Il semble qu’il y ait eu entre l’imagination de Rousseau et sa destinée une sorte de gageure, l’une toujours prompte à le séduire et à l’enchanter, l’autre toujours obstinée à le désappointer et à le railler. Quand il vint la première fois à Paris en 1732, « il se figurait une ville aussi belle que grande, de l’aspect le plus imposant, où l’on ne voyait que, de superbes rues, des palais de marbre et d’or. » Il entra à Paris par le faubourg Saint-Marceau. En 1741, quand il y vint après avoir quitté les Charmettes, même entrée, et il alla loger rue des Cordiers, à l’hôtel Saint-Quentin, près de la Sorbonne. C’est là enfin que, par une dernière et irréparable raillerie de la fortune, toujours habile à prendre le contre-pied de l’imagination de Rousseau et à se servir contre lui de sa sensibilité à la fois faible et grossière, c’est là que Rousseau se lia avec Thérèse, une servante d’hôtel garni qui n’avait ni sa première vertu, ni beauté, ni esprit. Qu’est-ce donc qui séduisit Rousseau ? Il était timide et pauvre, et dans le monde il était gauche et embarrassé ; Thérèse était bonne et douce, et surtout elle était là et à sa portée : voilà ce qui fit la liaison et ce qui l’entretint. La sensibilité d’ailleurs n’est pas délicate ; elle est à la fois romanesque et brutale. Elle est brutale, parce que les sens y sont pour beaucoup ; elle est romanesque, parce que l’ardeur des sens produit une sorte d’ivresse et d’illusion qui embellit tout. Rousseau d’ailleurs, dans son noviciat des Charmettes, n’avait guère pu apprendre à goûter les délicatesses de l’amour ; il fut donc avec Thérèse ce qu’il avait été avec Mme  de Warens : la facilité de l’occasion en fit le charme, et comme auprès de Mme  de Warens il rêva le reste.

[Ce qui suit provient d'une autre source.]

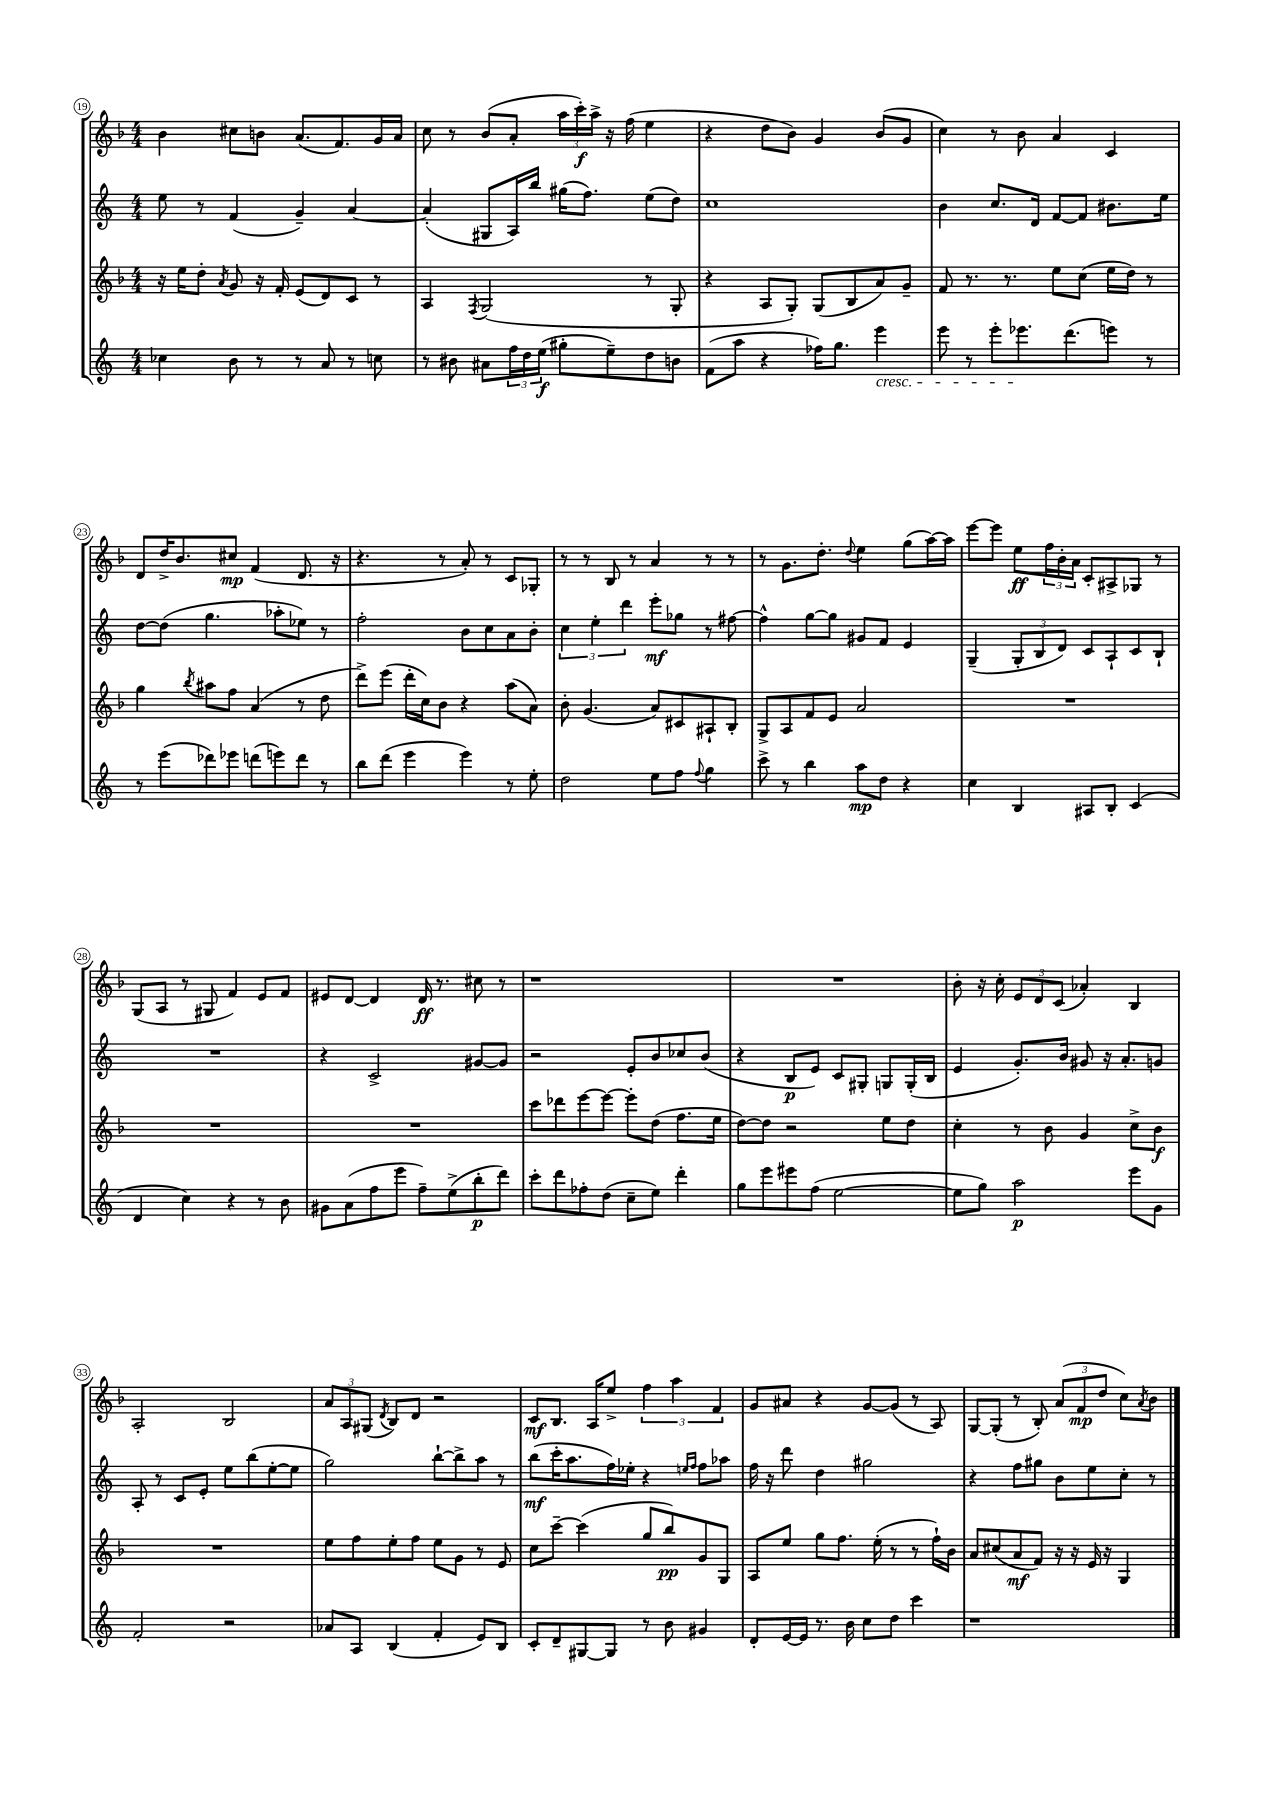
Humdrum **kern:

**kern	**kern	**kern	**kern
*staff4	*staff3	*staff2	*staff1
*clefG2	*clefG2	*clefG2	*clefG2
*k[]	*k[b-]	*k[]	*k[b-]
*M4/4	*M4/4	*M4/4	*M4/4
4cc-\	16r	8ee\	4b-\
.	16ee\LK	.	.
.	8dd'\J	8r	.
.	8qa/	.	.
8b\	8g/	(4f/	8cc#\L
8r	16r	.	8b\J
.	16f'/	.	.
8r	(8e/L	4g~/)	(8.a/L
8a/	8d/)	.	.
.	.	.	8.f/)
8r	8c/J	[4a/	.
8cc\	8r	.	16g/L
.	.	.	16a/JJ
=	=	=	=
8r	4A/	(4a'/]	8cc\
8b#\	.	.	8r
.	8qF/	.	.
8a#\L	(2G/	8G#/L	(8b-/L
24ff\L	.	16A/L)	8a'/J
24dd\	.	.	.
.	.	16bb/JJ	.
(24ee\JJ	.	.	.
8gg#'\L	.	(16gg#\LK	24aa\LL
.	.	.	24ccc'\)
.	.	8.ff\J)	.
.	.	.	24aa^\JJ
8ee~\)	.	.	16r
.	.	.	(16ff\
8dd\	8r	(8ee\L	4ee\
8b\J	8G'/	8dd\J)	.
=	=	=	=
(8f\L	4r	1cc	4r
8aa\J	.	.	.
4r	8A/L	.	8dd\L
.	8G'/J)	.	8b-\J)
16ff-\LK)	(8G/L	.	4g/
8.gg\J	.	.	.
.	8B-/	.	.
4eee\	8a/)	.	(8b-/L
.	8g~/J	.	8g/J
=	=	=	=
8eee\	8f/	4b\	4cc\)
8r	8.r	.	.
8eee'\L	.	8.cc/L	8r
.	8.r	.	.
8.eee-\	.	.	8b-\
.	.	16d/Jk	.
.	8ee\L	[8f/L	4a/
(8.ddd\	.	.	.
.	(8cc\J	8f/]J	.
8eee\J)	16ee\LL	8.b#\L	4c/
.	16dd\JJ)	.	.
8r	8r	.	.
.	.	16ee\Jk	.
=	=	=	=
8r	4gg\	[8dd\L	8d/L
(8eee\L	.	(8dd\]J	16dd^/K
.	.	.	8.b-/
.	8qbb-/	.	.
8ddd-\)	8aa#\L	4.gg\	.
8eee-\J	8ff\J	.	8cc#/J
(8ddd\L	(4a/	.	(4f/
8eee\)	.	8aa-'\L	.
8ddd\J	8r	8ee-\J)	8.d/
8r	8dd\	8r	.
.	.	.	16r
=	=	=	=
8bb\L	8ddd^\L)	2ff'\	4.r
(8ddd\J	(8eee\J	.	.
4eee\	16ddd'\LL	.	.
.	16cc\J)	.	.
.	8b-\J	.	8r
4eee\)	4r	8b\L	8a'/)
.	.	8cc\	8r
8r	(8aa\L	8a\	8c/L
8ee'\	8a\J)	8b'\J	8G-'/J
=	=	=	=
2dd\	8b-'\	6cc\	8r
.	(4.g/	.	8r
.	.	6ee'\	.
.	.	.	8B-/
.	.	6ddd\	.
.	.	.	8r
8ee\L	8a/L)	8eee'\L	4a/
8ff\J	8c#/	8gg-\J	.
8qqff/	.	.	.
4gg\	8A#`/	8r	8r
.	8B-'/J	[8ff#\	8r
=	=	=	=
8ccc^\	8G^/L	4ff#^^\]	8r
8r	8A/	.	8.g\L
4bb\	8f/	[8gg\L	.
.	.	.	8.dd'\J
.	8e/J	8gg\]J	.
.	.	.	8qqdd/
8aa\L	2a/	8g#/L	4ee\
8dd\J	.	8f/J	.
4r	.	4e/	(8gg\L
.	.	.	[16aa\L)
.	.	.	16aa\]JJ
=	=	=	=
4cc\	1r	(4G~/	[8eee\L
.	.	.	8eee\]J
4B/	.	12G'/L	8ee\L
.	.	12B/	.
.	.	.	24ff\L
.	.	12d/J)	24b-'\
.	.	.	24a\JJ
8A#/L	.	8c/L	8c'/L
8B'/J	.	8A`/	8A#^/
(4c/	.	8c/	8G-/J
.	.	8B`/J	8r
=	=	=	=
4d/	1r	1r	(8G/L
.	.	.	8A/J
4cc\)	.	.	8r
.	.	.	8G#/
4r	.	.	4f/)
8r	.	.	8e/L
8b\	.	.	8f/J
=	=	=	=
8g#\L	1r	4r	8e#/L
(8a\	.	.	[8d/J
8ff\	.	2c^/	4d/]
8eee\J	.	.	.
8ff~\L)	.	.	16d/
.	.	.	8.r
(8ee^\	.	.	.
8bb'\	.	[8g#/L	8cc#\
8ddd\J)	.	8g#/]J	8r
=	=	=	=
8ccc'\L	8ccc\L	2r	1r
8ddd\	8ddd-\	.	.
8ff-'\	[8eee\	.	.
(8dd\J	8eee\_J	.	.
8cc~\L	8eee'\]L	8e'/L	.
8ee\J)	(8dd\J	8b/	.
4ddd'\	8.ff\L	8cc-/	.
.	.	(8b/J	.
.	16ee\Jk	.	.
=	=	=	=
8gg\L	[8dd\L)	4r	1r
8eee\	8dd\]J	.	.
8eee#\	2r	8B/L	.
(8ff\J	.	8e/J)	.
[2ee\	.	8c/L	.
.	.	8G#'/J	.
.	8ee\L	8G/L	.
.	8dd\J	(16G'/L	.
.	.	16B/JJ	.
=	=	=	=
8ee\]L	4cc'\	4e/	8b-'\
8gg\J)	.	.	16r
.	.	.	16cc'\
2aa\	8r	8.g'/L)	12e/L
.	.	.	12d/
.	8b-\	.	.
.	.	.	(12c/J
.	.	16b/Jk	.
.	4g/	8g#/	4a-'/)
.	.	16r	.
.	.	8.a'/L	.
8eee\L	8cc^\L	.	4B-/
8g\J	8b-\J	8g/J	.
=	=	=	=
2f'/	1r	8A'/	2A'/
.	.	8r	.
.	.	8c/L	.
.	.	8e'/J	.
2r	.	8ee\L	2B-/
.	.	(8bb\	.
.	.	[8ee'\	.
.	.	8ee\]J	.
=	=	=	=
8a-/L	8ee\L	2gg\)	12a/L
.	.	.	12A/
8A/J	8ff\	.	.
.	.	.	(12G#/J
.	.	.	8qd/
(4B/	8ee'\	.	8B-/L)
.	8ff\J	.	8d/J
4f'/	8ee\L	[8bb`\L	2r
.	8g\J	8bb^\]	.
8e/L)	8r	8aa\J	.
8B/J	8e/	8r	.
=	=	=	=
8c'/L	8cc\L	(8bb\L	8c/L
8d~/	[8ccc~\J	16ccc'\K	8.B-/J
.	.	8.aa\	.
[8G#/	(4ccc\]	.	.
.	.	.	16A/LK
8G#/]J	.	16ff\L)	8ee^/J
.	.	16ee-'\JJ	.
8r	8gg/L	4r	6ff\
8b\	8bb-/)	.	.
.	.	.	6aa\
.	.	16qqee/LL	.
.	.	16qqff/JJ	.
4g#/	8g/	8ff\L	.
.	.	.	6f/
.	8G/J	8aa-\J	.
=	=	=	=
8d'/L	8A/L	16ff\	8g/L
.	.	16r	.
[16e/L	8ee/J	8ddd\	8a#/J
16e/]JJ	.	.	.
8.r	8gg\L	4dd\	4r
.	8.ff\J	.	.
16b\	.	.	.
8cc\L	.	2gg#\	[8g/L
.	(16ee'\	.	.
8dd\J	8r	.	(8g/]J
4ccc\	8r	.	8r
.	16ff`\LL)	.	8A/)
.	16b-\JJ	.	.
=	=	=	=
1r	8a/L	4r	[8G/L
.	(8cc#/	.	(8G'/]J
.	8a/	8ff\L	8r
.	8f/J)	8gg#\J	8B-'/)
.	16r	8b\L	(12a/L
.	16r	.	.
.	.	.	12f/
.	16e/	8ee\	.
.	.	.	12dd/J
.	16r	.	.
.	4G/	8cc'\J	8cc\L)
.	.	.	8qa/
.	.	8r	8b-\J
==	==	==	==
*-	*-	*-	*-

S’il a peint Thérèse sous des traits moins gracieux et moins attrayans que Mme  de Warens, il ne faut pas s’en étonner. Mme  de Warens fut l’émotion de sa jeunesse ; Thérèse fut la compagne de sa vie. Mme  de Warens lui apparaissait dans le lointain de ses souvenirs et de ses regrets, et le lointain adoucit tout. Thérèse représentait la vérité revêche et dure de l’expérience.

Entre Mme  de Warens et Thérèse, l’avantage, quoi que fasse Rousseau dans ses peintures, est pour Thérèse. Elle est plus femme, car elle est mère, et elle veut garder et élever ses enfans. Je ne sais rien dans les Confessions qui soit plus curieux et plus instructif que la lutte que Rousseau a à soutenir contre Thérèse, qui refuse de mettre ses enfans à l’hôpital. Cette pauvre servante d’auberge, qui n’a ni esprit ni instruction, l’inspiration maternelle l’élève et l’affermit contre les sophismes odieux de son amant. Elle n’est ni femme philosophe, ni femme sensible ; elle est mère, et cela lui suffit pour sentir et pour vouloir son devoir. « Je m’y déterminai gaillardement sans le moindre scrupule, dit Rousseau racontant comment il mit ses enfans à l’hôpital, et le seul que j’eus à vaincre fut celui de Thérèse, à qui j’eus toutes les peines du monde de faire adopter cet unique moyen de sauver son honneur. » Voilà encore un des traits les plus caractéristiques de la sensibilité : elle est incapable de reconnaître le devoir, quand le devoir se montre sous la forme d’un embarras ou d’un sacrifice, quand il n’est pas accompagné d’une émotion et d’un plaisir.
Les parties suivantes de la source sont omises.